On August 25th, the St. Louis Cardinals trailed the Atlanta Braves by 10.5 games, but, by the end of the season, they left Atlanta in worse shape than during Jane Fonda’s march through Atlanta (probably as damaging for Ted Turner as Sherman’s was for the city). The Texas Rangers recreated their run from last year in no small part due to the efforts of Nelson Cruz, which inspired every hackneyed headline from “Cruz Missile,” “Cruz Control,” and “Cruz Liner.” If Texas fails to win the title this year, the Rangers could be thinking about a Cruz to nowhere.

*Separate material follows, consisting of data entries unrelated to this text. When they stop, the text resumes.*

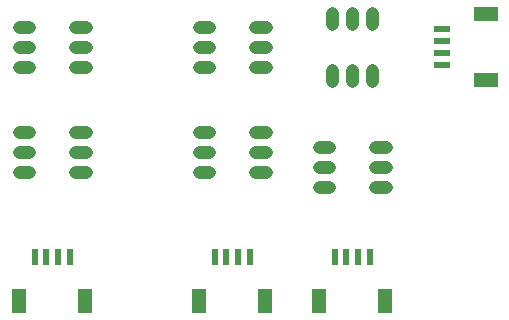
<source format=gtp>
G75*
%MOIN*%
%OFA0B0*%
%FSLAX25Y25*%
%IPPOS*%
%LPD*%
%AMOC8*
5,1,8,0,0,1.08239X$1,22.5*
%
%ADD10R,0.04724X0.07874*%
%ADD11R,0.02362X0.05315*%
%ADD12C,0.04331*%
%ADD13R,0.07874X0.04724*%
%ADD14R,0.05315X0.02362*%
D10*
X0407310Y0006931D03*
X0429357Y0006931D03*
X0467310Y0006931D03*
X0489357Y0006931D03*
X0507310Y0006931D03*
X0529357Y0006931D03*
D11*
X0524239Y0021400D03*
X0520302Y0021400D03*
X0516365Y0021400D03*
X0512428Y0021400D03*
X0484239Y0021400D03*
X0480302Y0021400D03*
X0476365Y0021400D03*
X0472428Y0021400D03*
X0424239Y0021400D03*
X0420302Y0021400D03*
X0416365Y0021400D03*
X0412428Y0021400D03*
D12*
X0507113Y0044707D02*
X0510657Y0044707D01*
X0510657Y0044707D01*
X0507113Y0044707D01*
X0507113Y0044707D01*
X0526010Y0044707D02*
X0529554Y0044707D01*
X0529554Y0044707D01*
X0526010Y0044707D01*
X0526010Y0044707D01*
X0526010Y0051400D02*
X0529554Y0051400D01*
X0529554Y0051400D01*
X0526010Y0051400D01*
X0526010Y0051400D01*
X0510657Y0051400D02*
X0507113Y0051400D01*
X0510657Y0051400D02*
X0510657Y0051400D01*
X0507113Y0051400D01*
X0507113Y0051400D01*
X0489554Y0049707D02*
X0486010Y0049707D01*
X0489554Y0049707D02*
X0489554Y0049707D01*
X0486010Y0049707D01*
X0486010Y0049707D01*
X0470657Y0049707D02*
X0467113Y0049707D01*
X0470657Y0049707D02*
X0470657Y0049707D01*
X0467113Y0049707D01*
X0467113Y0049707D01*
X0467113Y0056400D02*
X0470657Y0056400D01*
X0470657Y0056400D01*
X0467113Y0056400D01*
X0467113Y0056400D01*
X0486010Y0056400D02*
X0489554Y0056400D01*
X0489554Y0056400D01*
X0486010Y0056400D01*
X0486010Y0056400D01*
X0507113Y0058093D02*
X0510657Y0058093D01*
X0510657Y0058093D01*
X0507113Y0058093D01*
X0507113Y0058093D01*
X0526010Y0058093D02*
X0529554Y0058093D01*
X0529554Y0058093D01*
X0526010Y0058093D01*
X0526010Y0058093D01*
X0489554Y0063093D02*
X0486010Y0063093D01*
X0489554Y0063093D02*
X0489554Y0063093D01*
X0486010Y0063093D01*
X0486010Y0063093D01*
X0470657Y0063093D02*
X0467113Y0063093D01*
X0470657Y0063093D02*
X0470657Y0063093D01*
X0467113Y0063093D01*
X0467113Y0063093D01*
X0429554Y0063093D02*
X0426010Y0063093D01*
X0426010Y0063093D01*
X0429554Y0063093D01*
X0429554Y0063093D01*
X0410657Y0063093D02*
X0407113Y0063093D01*
X0407113Y0063093D01*
X0410657Y0063093D01*
X0410657Y0063093D01*
X0410657Y0056400D02*
X0407113Y0056400D01*
X0407113Y0056400D01*
X0410657Y0056400D01*
X0410657Y0056400D01*
X0426010Y0056400D02*
X0429554Y0056400D01*
X0426010Y0056400D02*
X0426010Y0056400D01*
X0429554Y0056400D01*
X0429554Y0056400D01*
X0429554Y0049707D02*
X0426010Y0049707D01*
X0426010Y0049707D01*
X0429554Y0049707D01*
X0429554Y0049707D01*
X0410657Y0049707D02*
X0407113Y0049707D01*
X0407113Y0049707D01*
X0410657Y0049707D01*
X0410657Y0049707D01*
X0511640Y0080179D02*
X0511640Y0083723D01*
X0511640Y0083723D01*
X0511640Y0080179D01*
X0511640Y0080179D01*
X0518333Y0080179D02*
X0518333Y0083723D01*
X0518333Y0083723D01*
X0518333Y0080179D01*
X0518333Y0080179D01*
X0525026Y0080179D02*
X0525026Y0083723D01*
X0525026Y0083723D01*
X0525026Y0080179D01*
X0525026Y0080179D01*
X0489554Y0084707D02*
X0486010Y0084707D01*
X0489554Y0084707D02*
X0489554Y0084707D01*
X0486010Y0084707D01*
X0486010Y0084707D01*
X0470657Y0084707D02*
X0467113Y0084707D01*
X0470657Y0084707D02*
X0470657Y0084707D01*
X0467113Y0084707D01*
X0467113Y0084707D01*
X0467113Y0091400D02*
X0470657Y0091400D01*
X0470657Y0091400D01*
X0467113Y0091400D01*
X0467113Y0091400D01*
X0486010Y0091400D02*
X0489554Y0091400D01*
X0489554Y0091400D01*
X0486010Y0091400D01*
X0486010Y0091400D01*
X0486010Y0098093D02*
X0489554Y0098093D01*
X0489554Y0098093D01*
X0486010Y0098093D01*
X0486010Y0098093D01*
X0470657Y0098093D02*
X0467113Y0098093D01*
X0470657Y0098093D02*
X0470657Y0098093D01*
X0467113Y0098093D01*
X0467113Y0098093D01*
X0429554Y0098093D02*
X0426010Y0098093D01*
X0426010Y0098093D01*
X0429554Y0098093D01*
X0429554Y0098093D01*
X0410657Y0098093D02*
X0407113Y0098093D01*
X0407113Y0098093D01*
X0410657Y0098093D01*
X0410657Y0098093D01*
X0410657Y0091400D02*
X0407113Y0091400D01*
X0407113Y0091400D01*
X0410657Y0091400D01*
X0410657Y0091400D01*
X0426010Y0091400D02*
X0429554Y0091400D01*
X0426010Y0091400D02*
X0426010Y0091400D01*
X0429554Y0091400D01*
X0429554Y0091400D01*
X0429554Y0084707D02*
X0426010Y0084707D01*
X0426010Y0084707D01*
X0429554Y0084707D01*
X0429554Y0084707D01*
X0410657Y0084707D02*
X0407113Y0084707D01*
X0407113Y0084707D01*
X0410657Y0084707D01*
X0410657Y0084707D01*
X0511640Y0099077D02*
X0511640Y0102621D01*
X0511640Y0102621D01*
X0511640Y0099077D01*
X0511640Y0099077D01*
X0518333Y0099077D02*
X0518333Y0102621D01*
X0518333Y0102621D01*
X0518333Y0099077D01*
X0518333Y0099077D01*
X0525026Y0099077D02*
X0525026Y0102621D01*
X0525026Y0102621D01*
X0525026Y0099077D01*
X0525026Y0099077D01*
D13*
X0562802Y0102424D03*
X0562802Y0080376D03*
D14*
X0548333Y0085494D03*
X0548333Y0089431D03*
X0548333Y0093369D03*
X0548333Y0097306D03*
M02*

</source>
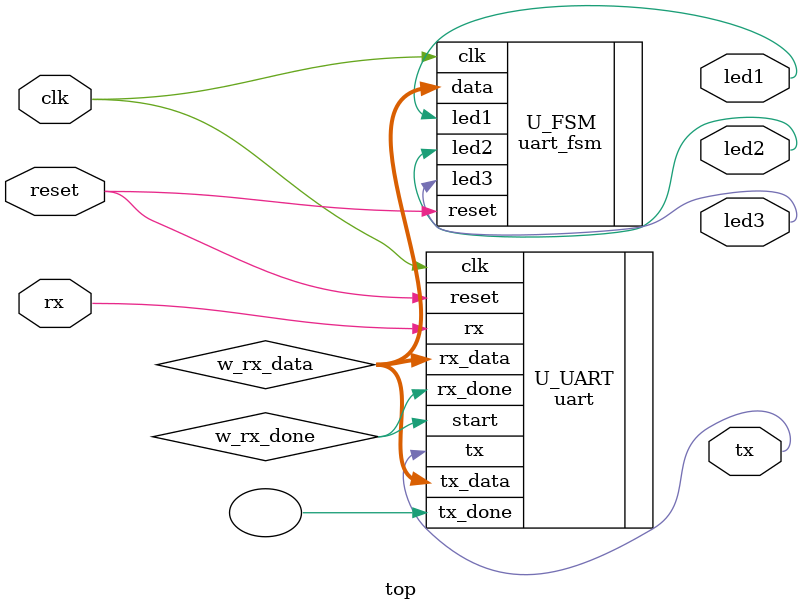
<source format=v>
`timescale 1ns / 1ps

module top (
    input clk,
    input reset,
    input rx,
    output tx,
    output led1,
    output led2,
    output led3
);
    wire [7:0] w_rx_data;
    wire       w_rx_done;

    uart U_UART (
        .clk(clk),
        .reset(reset),
        // Transmitter
        .start(w_rx_done),
        .tx_data(w_rx_data),
        .tx(tx),
        .tx_done(),
        // Receiver
        .rx(rx),
        .rx_data(w_rx_data),
        .rx_done(w_rx_done)
    );

    uart_fsm U_FSM (
        .clk  (clk),
        .reset(reset),
        .data (w_rx_data),
        .led1(led1),
        .led2(led2),
        .led3(led3)
    );


endmodule

</source>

If the saying holds true that everything is bigger in Texas, then it would seem that the folks at Nielsen probably are not too big on creeds. The ratings returns from this past weekend’s game nearly hit a record low for the World Series. That’s a Texas “T” for turned-off. Maybe the allure of the Cardinals’ 10 World Series rings and the team that brought baseball Bob Gibson, Red Schoendienst Stan “The Man,” Bob Gibson, and Luis Alicea — just checking to make sure you are still paying attention — is not enough to encourage people to tune in.
Judging by the viewing preferences of television audiences, they’d rather watch shows depicting dancing, homicides, or perhaps a mixture of the two (I’m work-shopping the idea as of this writing). One would think the cut-aways of the great Nolan Ryan and former President George W. Bush are ever-present in Texas, would surely be a sight that will make regular viewers of Fox happy. One guy once put Robin Ventura in a headlock. The other did the same to Al Gore.
St. Louis and Texas have gone back and forth in the series, lending more intrigue than if baseball’s championship would be decided by an arm-wrestling contest between the two locales’ mythical heroes … Akon and Matthew McConaughey. It could be all over Thursday night, and Rick Perry might be the grand marshal of the Rangers’ victory parade by the end of the week. Will Texas fans be stuffing themselves with celebratory chili by night’s end or will the St. Louis fans have the pleasure of imbibing Bud Lights in a few days time? Regardless of whether one is a fan or not, it’s a good thing that this matchup probably had people reaching for the antacids at some point.